With everything that has happened online, I hope that at the very least people can still be polite, albeit coldly polite maybe, to people they don't like when we're in person. Local events are easy enough to put up with some people if your friends will be there, and you don't have to talk to those you don't like. Or just don't go to/support events put on by people you don't agree with. My worry is BreyerFest. It's a huge event, already very crowded and stressful and all that. I know there have been a few scuffles in the NPOD in the past but I do have some lingering fear that a larger brawl could break out, whether it's actually over model horses or not. And that could be devastating for everyone who is attending, not to mention a bad look for any parents bringing their kids for the first time to see adults like that. I really and truly hope people can keep their emotions in check and not start yelling at each other. 

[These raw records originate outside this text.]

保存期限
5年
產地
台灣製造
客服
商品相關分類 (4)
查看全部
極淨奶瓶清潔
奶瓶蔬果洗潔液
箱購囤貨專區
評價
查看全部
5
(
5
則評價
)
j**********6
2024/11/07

I don't know how the hobby will move forward. There are a lot of tough conversations that may be uncomfortable to have, and some level of willingness to be open to talking to others without attacking each other that is going to be very hard to break the patterns of that we see online. Many people just don't have the mental capacity these days to deal with these things on top of their other stresses, which is understandable. All I know is that it will take us being willing to come together- elsewise, our small community will stay even more fragmented than it already is with the different niches. Is this a good thing, or a bad thing? Is it better to have smaller, more cohesive communities? Or will spreading apart be a bad idea? I think at this point, only time will tell. I encourage you to draw your own conclusions. Maybe you will think about something that I have missed, or you can see the issues from another angle I may not have considered.